Ma Bryan, Gandhi Maharshi, Czyz Sonia, Jia Jocelyn, Rankin Brian, Osman Selena, Jonsson Eva Lindell, Robertson Lynne, Parsons Laurie, Temple-Oberle Claire
Division of Dermatology, Department of Medicine, Cumming School of Medicine, University of Calgary, Calgary, Alberta, Canada.
Department of Medicine, Cumming School of Medicine, University of Calgary, Calgary, Alberta, Canada.
JAMA Dermatol. 2025 May 1;161(5):523-532. doi: 10.1001/jamadermatol.2025.0113.
There is a need to identify the best performing risk prediction model for sentinel lymph node biopsy (SLNB) positivity in melanoma.
To comprehensively review the characteristics and discriminative performance of existing risk prediction models for SLNB positivity in melanoma.
Embase and MEDLINE were searched from inception to May 1, 2024, for English language articles.
All studies that either developed or validated a risk prediction model (defined as any calculator that combined more than 1 variable to provide a patient estimate for probability of melanoma SLNB positivity) with a corresponding measure of model discrimination were considered for inclusion by 2 reviewers, with disagreements adjudicated by a third reviewer.
Data were extracted in duplicate according to Data Extraction for Systematic Reviews of Prediction Modeling Studies, Transparent Reporting of a Multivariable Prediction Model for Individual Prognosis or Diagnosis, and Preferred Reporting Items for Systematic Reviews and Meta-Analyses reporting guidelines.

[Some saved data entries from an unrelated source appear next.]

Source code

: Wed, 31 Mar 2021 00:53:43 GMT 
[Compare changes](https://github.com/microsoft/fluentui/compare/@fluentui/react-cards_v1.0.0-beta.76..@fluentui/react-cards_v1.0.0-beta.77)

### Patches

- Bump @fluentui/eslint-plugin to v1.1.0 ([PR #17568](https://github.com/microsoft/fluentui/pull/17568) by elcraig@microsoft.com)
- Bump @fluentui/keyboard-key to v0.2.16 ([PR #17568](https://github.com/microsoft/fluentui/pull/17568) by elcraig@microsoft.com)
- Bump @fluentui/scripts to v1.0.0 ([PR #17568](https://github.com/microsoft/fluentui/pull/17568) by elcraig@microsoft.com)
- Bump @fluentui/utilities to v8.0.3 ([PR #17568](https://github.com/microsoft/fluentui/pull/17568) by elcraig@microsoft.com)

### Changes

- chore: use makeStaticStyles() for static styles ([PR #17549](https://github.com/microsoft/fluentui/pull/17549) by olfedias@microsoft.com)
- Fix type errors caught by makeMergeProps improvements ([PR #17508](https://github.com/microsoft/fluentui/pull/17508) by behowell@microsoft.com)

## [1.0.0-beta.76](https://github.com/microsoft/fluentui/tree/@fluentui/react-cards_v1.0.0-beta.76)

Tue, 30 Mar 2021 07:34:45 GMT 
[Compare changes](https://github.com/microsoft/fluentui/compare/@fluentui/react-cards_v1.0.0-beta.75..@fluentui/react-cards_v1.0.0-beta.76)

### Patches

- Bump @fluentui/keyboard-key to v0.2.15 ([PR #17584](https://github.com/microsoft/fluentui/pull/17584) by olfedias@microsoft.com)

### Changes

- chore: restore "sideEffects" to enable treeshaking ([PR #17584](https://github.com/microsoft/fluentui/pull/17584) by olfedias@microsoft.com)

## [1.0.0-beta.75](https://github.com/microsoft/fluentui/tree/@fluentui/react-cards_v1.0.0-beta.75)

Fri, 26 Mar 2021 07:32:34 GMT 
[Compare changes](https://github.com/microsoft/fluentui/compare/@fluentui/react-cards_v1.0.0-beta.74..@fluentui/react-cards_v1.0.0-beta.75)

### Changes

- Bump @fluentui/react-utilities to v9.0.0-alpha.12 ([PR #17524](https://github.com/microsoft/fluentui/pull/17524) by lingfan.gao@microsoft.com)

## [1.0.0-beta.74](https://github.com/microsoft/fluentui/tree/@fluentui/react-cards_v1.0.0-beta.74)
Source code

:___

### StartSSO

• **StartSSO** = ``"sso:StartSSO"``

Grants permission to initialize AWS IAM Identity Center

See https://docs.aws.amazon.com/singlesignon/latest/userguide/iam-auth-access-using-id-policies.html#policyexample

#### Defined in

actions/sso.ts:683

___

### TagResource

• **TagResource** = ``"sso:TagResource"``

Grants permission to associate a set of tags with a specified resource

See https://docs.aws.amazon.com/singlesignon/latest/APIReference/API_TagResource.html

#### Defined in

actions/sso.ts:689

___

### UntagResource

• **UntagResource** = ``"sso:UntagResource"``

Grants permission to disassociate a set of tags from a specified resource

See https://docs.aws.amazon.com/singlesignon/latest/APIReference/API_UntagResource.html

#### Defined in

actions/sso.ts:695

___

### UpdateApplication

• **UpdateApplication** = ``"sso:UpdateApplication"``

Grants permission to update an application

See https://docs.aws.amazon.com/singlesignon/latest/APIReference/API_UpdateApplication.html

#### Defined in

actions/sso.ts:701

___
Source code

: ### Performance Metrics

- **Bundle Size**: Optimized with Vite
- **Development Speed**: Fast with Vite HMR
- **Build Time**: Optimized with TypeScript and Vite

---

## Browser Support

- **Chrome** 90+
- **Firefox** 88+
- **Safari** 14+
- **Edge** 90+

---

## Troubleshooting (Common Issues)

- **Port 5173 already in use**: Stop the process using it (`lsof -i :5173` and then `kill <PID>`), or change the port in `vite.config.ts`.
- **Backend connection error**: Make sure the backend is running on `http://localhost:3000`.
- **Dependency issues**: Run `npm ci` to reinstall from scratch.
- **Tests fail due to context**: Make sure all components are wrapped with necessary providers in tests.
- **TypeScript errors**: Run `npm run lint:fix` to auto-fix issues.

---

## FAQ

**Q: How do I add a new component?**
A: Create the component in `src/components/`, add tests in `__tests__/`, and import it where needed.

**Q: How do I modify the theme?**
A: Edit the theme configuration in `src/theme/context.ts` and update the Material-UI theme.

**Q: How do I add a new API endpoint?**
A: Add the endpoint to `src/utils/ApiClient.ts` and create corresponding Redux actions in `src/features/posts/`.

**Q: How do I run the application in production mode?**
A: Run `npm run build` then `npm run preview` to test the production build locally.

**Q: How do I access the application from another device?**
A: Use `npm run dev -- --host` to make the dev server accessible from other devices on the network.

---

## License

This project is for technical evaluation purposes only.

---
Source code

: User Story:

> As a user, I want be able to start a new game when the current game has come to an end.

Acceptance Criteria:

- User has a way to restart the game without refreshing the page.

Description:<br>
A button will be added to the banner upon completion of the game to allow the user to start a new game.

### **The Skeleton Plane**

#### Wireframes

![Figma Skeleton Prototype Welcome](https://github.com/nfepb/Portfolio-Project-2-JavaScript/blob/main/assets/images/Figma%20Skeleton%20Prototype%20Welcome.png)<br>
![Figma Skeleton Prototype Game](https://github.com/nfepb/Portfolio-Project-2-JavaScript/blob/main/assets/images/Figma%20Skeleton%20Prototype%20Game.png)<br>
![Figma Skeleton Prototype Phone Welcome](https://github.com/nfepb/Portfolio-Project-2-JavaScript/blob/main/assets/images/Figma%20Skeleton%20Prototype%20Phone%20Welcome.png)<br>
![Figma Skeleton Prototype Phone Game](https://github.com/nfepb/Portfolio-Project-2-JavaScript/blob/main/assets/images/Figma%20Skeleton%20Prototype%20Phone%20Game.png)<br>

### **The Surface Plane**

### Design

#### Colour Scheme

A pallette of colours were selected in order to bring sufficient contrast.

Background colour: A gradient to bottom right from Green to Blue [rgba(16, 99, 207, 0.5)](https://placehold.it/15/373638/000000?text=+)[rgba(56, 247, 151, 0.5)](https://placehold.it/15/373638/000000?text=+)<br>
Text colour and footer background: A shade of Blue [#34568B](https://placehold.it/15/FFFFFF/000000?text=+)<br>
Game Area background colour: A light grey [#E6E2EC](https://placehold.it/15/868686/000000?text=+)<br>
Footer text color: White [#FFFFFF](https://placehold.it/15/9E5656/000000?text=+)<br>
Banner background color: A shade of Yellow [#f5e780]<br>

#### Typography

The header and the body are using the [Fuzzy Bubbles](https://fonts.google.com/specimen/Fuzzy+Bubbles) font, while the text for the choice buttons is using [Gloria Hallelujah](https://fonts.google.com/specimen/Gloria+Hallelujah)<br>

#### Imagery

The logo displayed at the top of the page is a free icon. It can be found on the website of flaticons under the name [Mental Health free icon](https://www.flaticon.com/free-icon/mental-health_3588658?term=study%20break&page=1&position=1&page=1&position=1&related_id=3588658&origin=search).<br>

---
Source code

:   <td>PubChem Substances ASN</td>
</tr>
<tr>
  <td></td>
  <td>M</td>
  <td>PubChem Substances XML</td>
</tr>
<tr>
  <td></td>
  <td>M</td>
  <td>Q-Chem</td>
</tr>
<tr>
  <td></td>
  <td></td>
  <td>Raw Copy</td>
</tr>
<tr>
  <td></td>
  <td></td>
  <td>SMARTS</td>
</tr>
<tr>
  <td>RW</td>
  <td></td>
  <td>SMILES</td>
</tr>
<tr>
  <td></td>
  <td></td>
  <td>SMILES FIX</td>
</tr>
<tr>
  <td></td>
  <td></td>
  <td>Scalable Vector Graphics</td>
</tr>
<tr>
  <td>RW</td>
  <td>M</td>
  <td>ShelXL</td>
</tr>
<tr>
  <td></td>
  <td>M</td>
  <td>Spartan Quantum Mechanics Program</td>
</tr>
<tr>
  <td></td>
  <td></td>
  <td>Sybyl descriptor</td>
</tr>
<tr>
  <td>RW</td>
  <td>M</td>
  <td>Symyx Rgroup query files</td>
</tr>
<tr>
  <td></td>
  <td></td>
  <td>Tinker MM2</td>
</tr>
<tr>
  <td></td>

Effects were pooled using random-effects meta-analysis.
The primary outcome was the mean pooled C statistic. Heterogeneity was assessed using the I2 statistic.
In total, 23 articles describing the development of 21 different risk prediction models for SLNB positivity, 20 external validations of 8 different risk prediction models, and 9 models that included sufficient information to obtain individualized patient risk estimates in routine preprocedural clinical practice were identified. Among all risk prediction models, the pooled weighted C statistic was 0.78 (95% CI, 0.74-0.81) with significant heterogeneity (I2 = 97.4%) that was not explained in meta-regression. The Memorial Sloan Kettering Cancer Center and Melanoma Institute of Australia models were most frequently externally validated with both having strong and comparable discriminative performance (pooled weighted C statistic, 0.73; 95% CI, 0.69-0.78 vs pooled weighted C statistic, 0.70; 95% CI, 0.66-0.74). Discrimination was not significantly different between models that included gene expression profiles (pooled C statistic, 0.83; 95% CI, 0.76-0.90) and those that only used clinicopathologic features (pooled C statistic, 0.77; 95% CI, 0.73-0.81) (P = .11).
This systematic review and meta-analysis found several risk prediction models that have been externally validated with strong discriminative performance. Further research is needed to evaluate the associations of their implementation with preprocedural care.
需要确定用于黑色素瘤前哨淋巴结活检(SLNB)阳性的最佳风险预测模型。
全面回顾现有的黑色素瘤SLNB阳性风险预测模型的特征和判别性能。
检索Embase和MEDLINE自创建至2024年5月1日的英文文章。
2名评审员纳入所有开发或验证了风险预测模型(定义为任何组合多个变量以提供患者黑色素瘤SLNB阳性概率估计值的计算器)并具有相应模型判别度量的研究,分歧由第三名评审员裁决。
根据预测建模研究系统评价的数据提取、个体预后或诊断多变量预测模型的透明报告以及系统评价和Meta分析的首选报告项目报告指南进行数据的重复提取。使用随机效应Meta分析汇总效应。
主要结局为合并后的平均C统计量。使用I²统计量评估异质性。
共识别出23篇描述21种不同的SLNB阳性风险预测模型开发的文章、8种不同风险预测模型的20次外部验证以及9种在常规术前临床实践中包含足够信息以获得个体化患者风险估计值的模型。在所有风险预测模型中,合并加权C统计量为0.78(95%CI,0.74 - 0.81),具有显著异质性(I² = 97.4%),Meta回归未对此作出解释。纪念斯隆凯特琳癌症中心和澳大利亚黑色素瘤研究所的模型得到最频繁的外部验证,两者均具有较强且相当的判别性能(合并加权C统计量,0.73;95%CI,0.69 - 0.78对比合并加权C统计量,0.70;95%CI,0.66 - 0.74)。纳入基因表达谱的模型(合并C统计量,0.83;95%CI,0.76 - 0.90)与仅使用临床病理特征的模型(合并C统计量,0.77;95%CI,0.73 - 0.81)之间的判别无显著差异(P = 0.11)。
这项系统评价和Meta分析发现了几种具有较强判别性能且已得到外部验证的风险预测模型。需要进一步研究以评估其实施与术前护理的关联。